Mr. Sabina further argues that his AIPA claim against Mr. Davison, because he was a non-signatory to the NPSA, is not subject to arbitration. However, in his Complaint, Mr. Sabina specifically alleges that Mr. Davison is an officer, director or partner of Davison Design, and therefore, as an agent of Davidson Design, is bound under the terms of a valid arbitration agreement. Reijic v. Tullett Prebon Americas Corp., 2011 WL 2491342 at * 5 (citing Pritzker v. Merrill Lynch, Pierce, Fenner & Smith, 7 F.2d 1110, 1121-22 (3d Cir. 1993) (applying agency principles to require that claims against officers or employees of one of the contracting parties who were not signatories to the arbitration contract be submitted to arbitration).
Plaintiff next argues that Davison Design did not engage in good faith negotiations and therefore, waived any right to arbitration. However, there is no allegation that Defendant failed to act in good faith. On the contrary, the documents attached to Plaintiff's own brief (doc. no. 8-1) evidence that Plaintiff sent a demand to Defendants, one, however, that was rejected. The fact that the parties failed to reach an agreement does not negate the agreement to arbitrate their disputes. As for Plaintiff's claim that Defendants delayed in seeking arbitration, the Court notes that upon Plaintiff's filing of the Complaint, Defendants timely removed this matter and asserted their arbitration rights. The Court finds the case of Perry v. Sonic Graphic Sys. Inc., 980 F.2d 912 (3d Cir. 1992), cited by Plaintiff in support of his waiver argument, to be distinguishable, because that case involved a delay of 14 months in seeking arbitration.
The Court will defer to the AAA to resolve disputes regarding waiver, because questions regarding enforceability of terms of underlying contract, are more properly before the AAA. Grimm v. First National Bank of Pennsylvania, 578 F.Supp. 2d 785, 792 (W.D. Pa. 2008).
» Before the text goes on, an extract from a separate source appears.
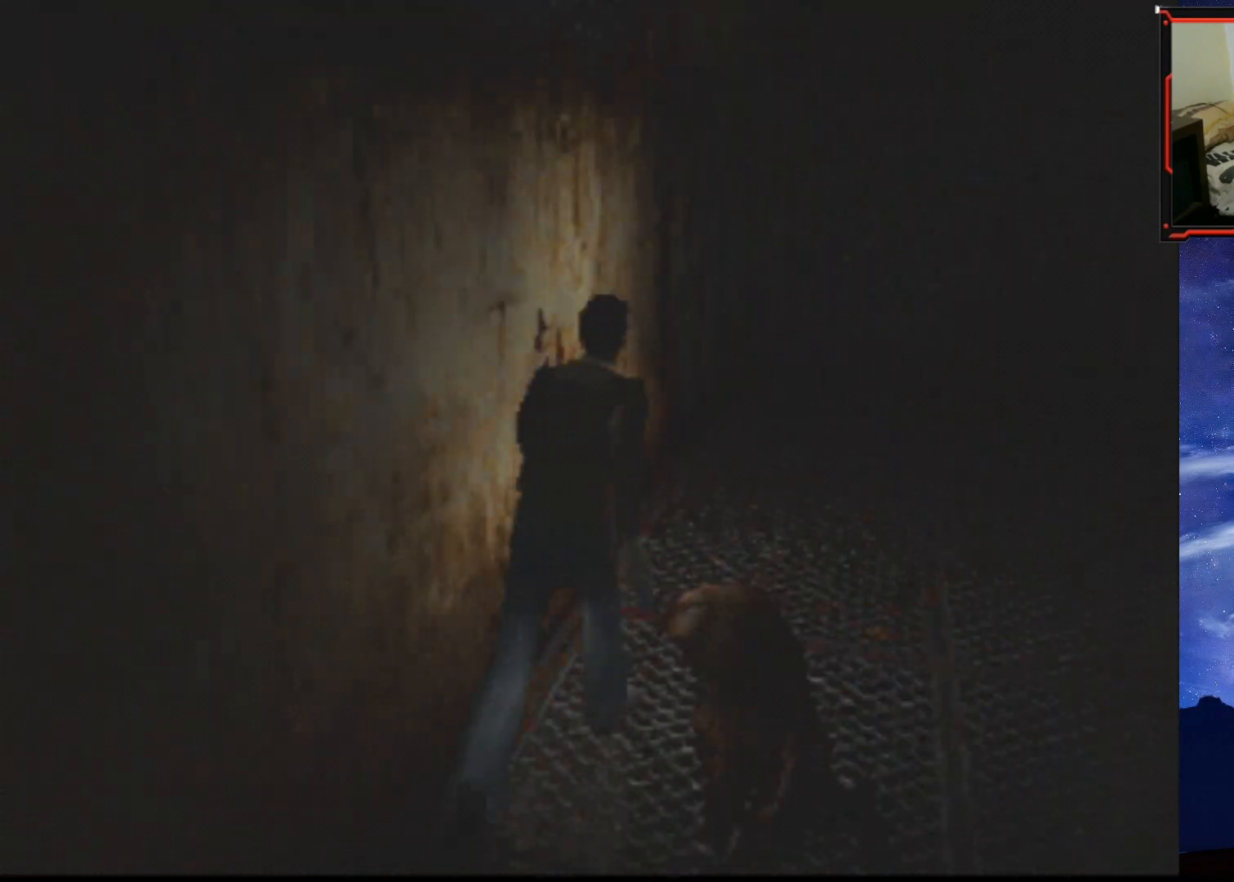
{"buttons": ["SQUARE", "DPAD_UP"], "right_stick": "center", "events": []}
The Court does not find that judicial efficiency will be promoted by voiding the language of the Pre-Development and Representation Agreement and the NPSA, which both reflect an unambiguous and unmistakable intention for the parties to submit all of their disputes to arbitration. The Court will not dismiss this case with prejudice, but rather, will stay the case and administratively close it while the parties proceed to arbitration. See Azur v. MBNA Corp., 2007 WL 1656255 (W.D. Pa. 2007), citing Lloyd v. Hovensa, LLC, 369 F.3d 263, 269 (3d Cir. 2004). At the appropriate time following the conclusion of the arbitration process, any party may file a petition to reopen this case for the purposes of enforcing/vacating the arbitration decision. An appropriate Order follows.